§ **INSTRUCTION**: When the records are reproduced, each one must match exactly, and no picture may be kept.

BEGIN THE RECORDS

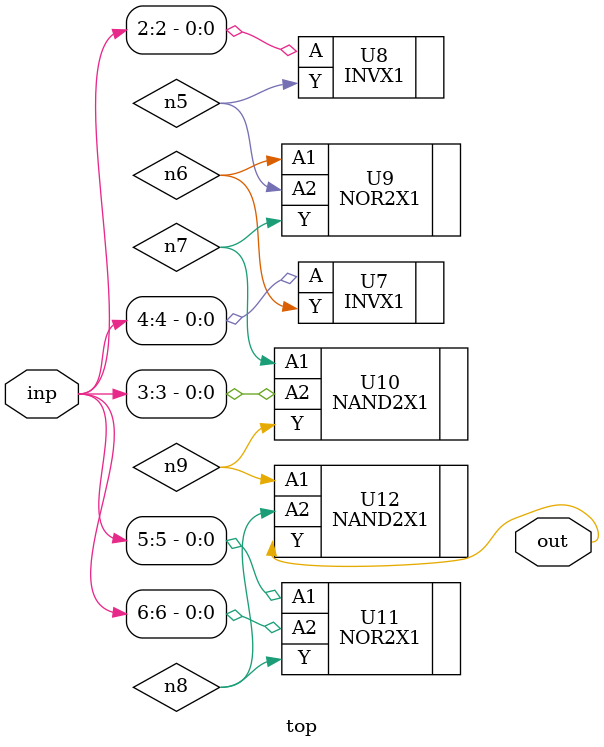
<source format=sv>


module top ( inp, out );
  input [6:0] inp;
  output out;
  wire   n5, n6, n7, n8, n9;

  INVX1 U7 ( .A(inp[4]), .Y(n6) );
  INVX1 U8 ( .A(inp[2]), .Y(n5) );
  NOR2X1 U9 ( .A1(n6), .A2(n5), .Y(n7) );
  NAND2X1 U10 ( .A1(n7), .A2(inp[3]), .Y(n9) );
  NOR2X1 U11 ( .A1(inp[5]), .A2(inp[6]), .Y(n8) );
  NAND2X1 U12 ( .A1(n9), .A2(n8), .Y(out) );
endmodule


</source>
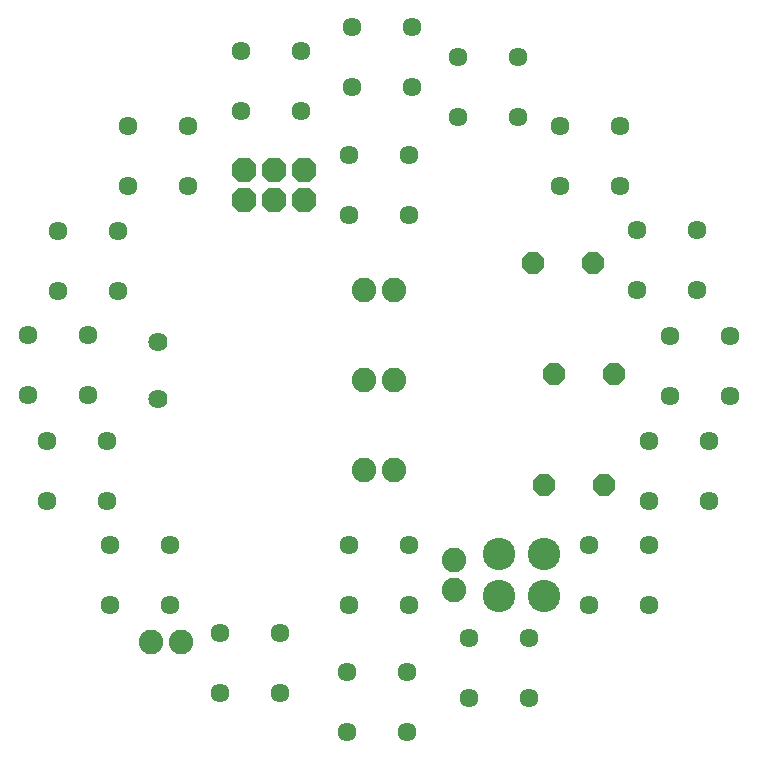
<source format=gbs>
G75*
G70*
%OFA0B0*%
%FSLAX24Y24*%
%IPPOS*%
%LPD*%
%AMOC8*
5,1,8,0,0,1.08239X$1,22.5*
%
%ADD10C,0.1080*%
%ADD11OC8,0.0820*%
%ADD12C,0.0635*%
%ADD13C,0.0820*%
%ADD14C,0.0640*%
%ADD15OC8,0.0720*%
D10*
X016685Y005485D03*
X018185Y005485D03*
X018185Y006885D03*
X016685Y006885D03*
D11*
X010185Y018685D03*
X009185Y018685D03*
X008185Y018685D03*
X008185Y019685D03*
X009185Y019685D03*
X010185Y019685D03*
D12*
X011685Y020185D03*
X013685Y020185D03*
X015335Y021435D03*
X013785Y022435D03*
X015335Y023435D03*
X013785Y024435D03*
X011785Y024435D03*
X010085Y023635D03*
X008085Y023635D03*
X011785Y022435D03*
X010085Y021635D03*
X008085Y021635D03*
X006335Y021135D03*
X004335Y021135D03*
X004335Y019135D03*
X006335Y019135D03*
X003985Y017635D03*
X001985Y017635D03*
X001985Y015635D03*
X003985Y015635D03*
X002985Y014185D03*
X000985Y014185D03*
X000985Y012185D03*
X002985Y012185D03*
X003635Y010635D03*
X001635Y010635D03*
X001635Y008635D03*
X003635Y008635D03*
X003735Y007185D03*
X005735Y007185D03*
X005735Y005185D03*
X007385Y004235D03*
X009385Y004235D03*
X011685Y005185D03*
X013685Y005185D03*
X015685Y004085D03*
X017685Y004085D03*
X019685Y005185D03*
X021685Y005185D03*
X021685Y007185D03*
X019685Y007185D03*
X021685Y008635D03*
X023685Y008635D03*
X023685Y010635D03*
X021685Y010635D03*
X022385Y012135D03*
X024385Y012135D03*
X024385Y014135D03*
X022385Y014135D03*
X023285Y015685D03*
X021285Y015685D03*
X021285Y017685D03*
X023285Y017685D03*
X020735Y019135D03*
X018735Y019135D03*
X018735Y021135D03*
X017335Y021435D03*
X020735Y021135D03*
X017335Y023435D03*
X013685Y018185D03*
X011685Y018185D03*
X011685Y007185D03*
X013685Y007185D03*
X013635Y002935D03*
X011635Y002935D03*
X009385Y002235D03*
X007385Y002235D03*
X011635Y000935D03*
X013635Y000935D03*
X015685Y002085D03*
X017685Y002085D03*
X003735Y005185D03*
D13*
X005085Y003935D03*
X006085Y003935D03*
X015185Y005685D03*
X015185Y006685D03*
X013185Y009685D03*
X012185Y009685D03*
X012185Y012685D03*
X013185Y012685D03*
X013185Y015685D03*
X012185Y015685D03*
D14*
X005335Y013935D03*
X005335Y012035D03*
D15*
X017835Y016585D03*
X019835Y016585D03*
X020535Y012885D03*
X018535Y012885D03*
X018185Y009185D03*
X020185Y009185D03*
M02*

</source>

END THE RECORDS

§ **SOLUTION TO THE PROBLEM**:
<source format=sv>


module top ( inp, out );
  input [6:0] inp;
  output out;
  wire   n5, n6, n7, n8, n9;

  INVX1 U7 ( .A(inp[4]), .Y(n6) );
  INVX1 U8 ( .A(inp[2]), .Y(n5) );
  NOR2X1 U9 ( .A1(n6), .A2(n5), .Y(n7) );
  NAND2X1 U10 ( .A1(n7), .A2(inp[3]), .Y(n9) );
  NOR2X1 U11 ( .A1(inp[5]), .A2(inp[6]), .Y(n8) );
  NAND2X1 U12 ( .A1(n9), .A2(n8), .Y(out) );
endmodule


</source>
<source format=gbs>
G75*
G70*
%OFA0B0*%
%FSLAX24Y24*%
%IPPOS*%
%LPD*%
%AMOC8*
5,1,8,0,0,1.08239X$1,22.5*
%
%ADD10C,0.1080*%
%ADD11OC8,0.0820*%
%ADD12C,0.0635*%
%ADD13C,0.0820*%
%ADD14C,0.0640*%
%ADD15OC8,0.0720*%
D10*
X016685Y005485D03*
X018185Y005485D03*
X018185Y006885D03*
X016685Y006885D03*
D11*
X010185Y018685D03*
X009185Y018685D03*
X008185Y018685D03*
X008185Y019685D03*
X009185Y019685D03*
X010185Y019685D03*
D12*
X011685Y020185D03*
X013685Y020185D03*
X015335Y021435D03*
X013785Y022435D03*
X015335Y023435D03*
X013785Y024435D03*
X011785Y024435D03*
X010085Y023635D03*
X008085Y023635D03*
X011785Y022435D03*
X010085Y021635D03*
X008085Y021635D03*
X006335Y021135D03*
X004335Y021135D03*
X004335Y019135D03*
X006335Y019135D03*
X003985Y017635D03*
X001985Y017635D03*
X001985Y015635D03*
X003985Y015635D03*
X002985Y014185D03*
X000985Y014185D03*
X000985Y012185D03*
X002985Y012185D03*
X003635Y010635D03*
X001635Y010635D03*
X001635Y008635D03*
X003635Y008635D03*
X003735Y007185D03*
X005735Y007185D03*
X005735Y005185D03*
X007385Y004235D03*
X009385Y004235D03*
X011685Y005185D03*
X013685Y005185D03*
X015685Y004085D03*
X017685Y004085D03*
X019685Y005185D03*
X021685Y005185D03*
X021685Y007185D03*
X019685Y007185D03*
X021685Y008635D03*
X023685Y008635D03*
X023685Y010635D03*
X021685Y010635D03*
X022385Y012135D03*
X024385Y012135D03*
X024385Y014135D03*
X022385Y014135D03*
X023285Y015685D03*
X021285Y015685D03*
X021285Y017685D03*
X023285Y017685D03*
X020735Y019135D03*
X018735Y019135D03*
X018735Y021135D03*
X017335Y021435D03*
X020735Y021135D03*
X017335Y023435D03*
X013685Y018185D03*
X011685Y018185D03*
X011685Y007185D03*
X013685Y007185D03*
X013635Y002935D03*
X011635Y002935D03*
X009385Y002235D03*
X007385Y002235D03*
X011635Y000935D03*
X013635Y000935D03*
X015685Y002085D03*
X017685Y002085D03*
X003735Y005185D03*
D13*
X005085Y003935D03*
X006085Y003935D03*
X015185Y005685D03*
X015185Y006685D03*
X013185Y009685D03*
X012185Y009685D03*
X012185Y012685D03*
X013185Y012685D03*
X013185Y015685D03*
X012185Y015685D03*
D14*
X005335Y013935D03*
X005335Y012035D03*
D15*
X017835Y016585D03*
X019835Y016585D03*
X020535Y012885D03*
X018535Y012885D03*
X018185Y009185D03*
X020185Y009185D03*
M02*

</source>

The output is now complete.